BALTIMORE -- More than a week after a cyberattack hobbled Baltimore's computer network, city officials said Wednesday they can't predict when its overall system will be up and running and continued to give only the broadest outlines of the problem.
Baltimore's government rushed to take down most computer servers on May 7 after its network was hit by ransomware. Functions like 911 and EMS dispatch systems weren't affected, officials say, but after eight days, online payments, billing systems and email are still down. Finance department employees can only accept checks or money orders.
No property transactions have been conducted since the attack, exasperating home sellers and real estate professionals in the city of over 600,000. Most major title insurance companies have even prohibited their agents from issuing policies for properties in Baltimore, according to the Greater Baltimore Board of Realtors.
Citing an ongoing criminal investigation, Baltimore's information technology boss Frank Johnson and other city leaders said Wednesday they could provide no specifics about the attack from the ransomware variant RobbinHood or realistically forecast when the various hobbled layers of the city's network would be back up.
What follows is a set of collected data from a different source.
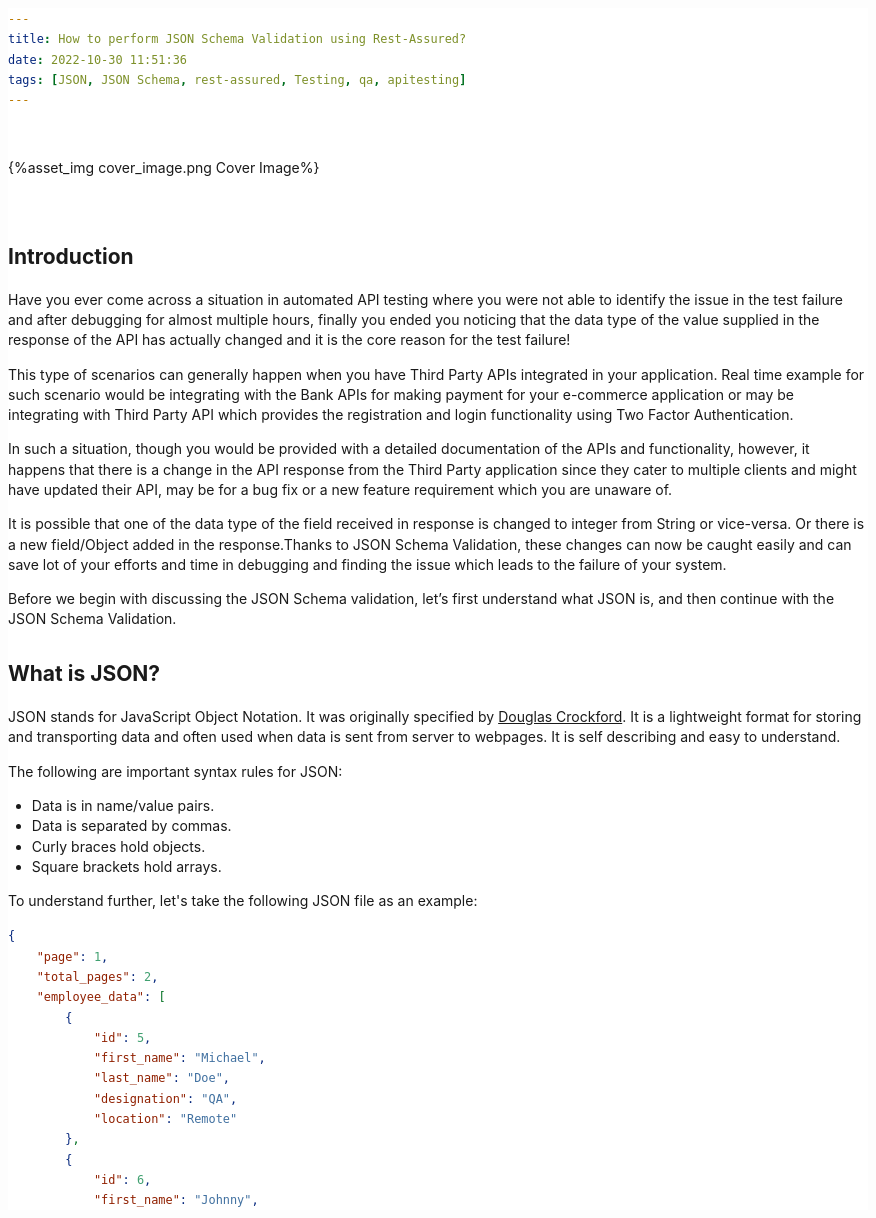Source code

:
 ```yaml
---
title: How to perform JSON Schema Validation using Rest-Assured?
date: 2022-10-30 11:51:36
tags: [JSON, JSON Schema, rest-assured, Testing, qa, apitesting]
---
```


<p>&nbsp;</p>
{%asset_img cover_image.png Cover Image%}
<p>&nbsp;</p>

## Introduction

Have you ever come across a situation in automated API testing where you were not able to identify the issue in the test failure and after debugging for almost multiple hours, finally you ended you noticing that the data type of the value supplied in the response of the API has actually changed and it is the core reason for the test failure!

This type of scenarios can generally happen when you have Third Party APIs integrated in your application. Real time example for such scenario would be integrating with the Bank APIs for making payment for your e-commerce application or may be integrating with Third Party API which provides the registration and login functionality using Two Factor Authentication.

In such a situation, though you would be provided with a detailed documentation of the APIs and functionality, however, it happens that there is a change in the API response from the Third Party application since they cater to multiple clients and might have updated their API, may be for a bug fix or a new feature requirement which you are unaware of.

It is possible that one of the data type of the field received in response is changed to integer from String or vice-versa. Or there is a new field/Object added in the response.Thanks to JSON Schema Validation, these changes can now be caught easily and can save lot of your efforts and time in debugging and finding the issue which leads to the failure of your system.

Before we begin with discussing the JSON Schema validation, let’s first understand what JSON is, and then continue with the JSON Schema Validation.

## What is JSON?

JSON stands for JavaScript Object Notation. It was originally specified by [Douglas Crockford][douglas_website]. It is a lightweight format for storing and transporting data and often used when data is sent from server to webpages. It is self describing and easy to understand.

The following are important syntax rules for JSON:

- Data is in name/value pairs.
- Data is separated by commas.
- Curly braces hold objects.
- Square brackets hold arrays.

To understand further, let's take the following JSON file as an example:

```json
{
	"page": 1,
	"total_pages": 2,
	"employee_data": [
		{
			"id": 5,
			"first_name": "Michael",
			"last_name": "Doe",
			"designation": "QA",
			"location": "Remote"
		},
		{
			"id": 6,
			"first_name": "Johnny",
```

[douglas_website]: https://www.crockford.com/alphabet.html
[createbooking]: https://restful-booker.herokuapp.com/apidoc/index.html#api-Booking-CreateBooking
[extendclasswebsite]: https://extendsclass.com/json-schema-validator.html
[restassuredwebsite]: https://rest-assured.io/
[restassuredblog]: https://medium.com/@iamfaisalkhatri/end-to-end-api-testing-using-rest-assured-a58c4ea80255
[githubrepo]: https://github.com/mfaisalkhatri/rest-assured-examples
[jsonvalidator]: https://extendsclass.com/json-schema-validator.html
[linktree]: https://linktr.ee/faisalkhatri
"Anybody that's in this business will tell you that as you learn more those plans change by the minute. They are incredibly fluid," said Johnson, stressing that city employees, expert consultants and others were working "round the clock" to mend the breached network.
The FBI's cyber squad agents have been helping employees in Maryland's biggest city try to determine the source and extent of the latest attack.
Johnson's tenure has now included two major breaches to the city's computer systems. This month's problems come just over a year since another ransomware attack slammed Baltimore's 911 dispatch system, prompting a worrisome 17-hour shutdown of automated emergency dispatching. The March 2018 attack required operating the critical 911 service in manual mode.
While all municipalities are menaced by malware, cybersecurity experts say organizations that fall victim to such attacks often haven't done a thorough job of patching systems regularly.
Asher DeMetz, lead security consultant for technology company Sungard Availability Services, suggested that eight days was a long time for a network to remain down.
"The City of Baltimore should have been prepared with a recovery strategy and been able to recover within much less time. That time would be dictated by a risk assessment guiding how long they can afford to be down," DeMetz said in an email. "They should have been ready, especially after the previous attack, to recover from ransomware."
City Solicitor Andre Davis said Baltimore was working "hand in glove" with the FBI, Microsoft officials, and expert contractors that he and other officials declined to identify. Before TV news crews, Davis likened the cyberattack to a brutal assault, a comparison that many residents can clearly understand in a city struggling to bring down one of urban America's highest rates of violent crime.
"My preferred way of thinking about it is: The city network was viciously assaulted by a culprit and seriously injured," Davis said. Baltimore's top lawyer portrayed the city network as an injured patient who has emerged from the ICU and faces a "long course of physical therapy."
It's not clear what culprits are demanding from Baltimore's City Hall.
"We're not going to address or discuss in any way the ransom demand," Davis said.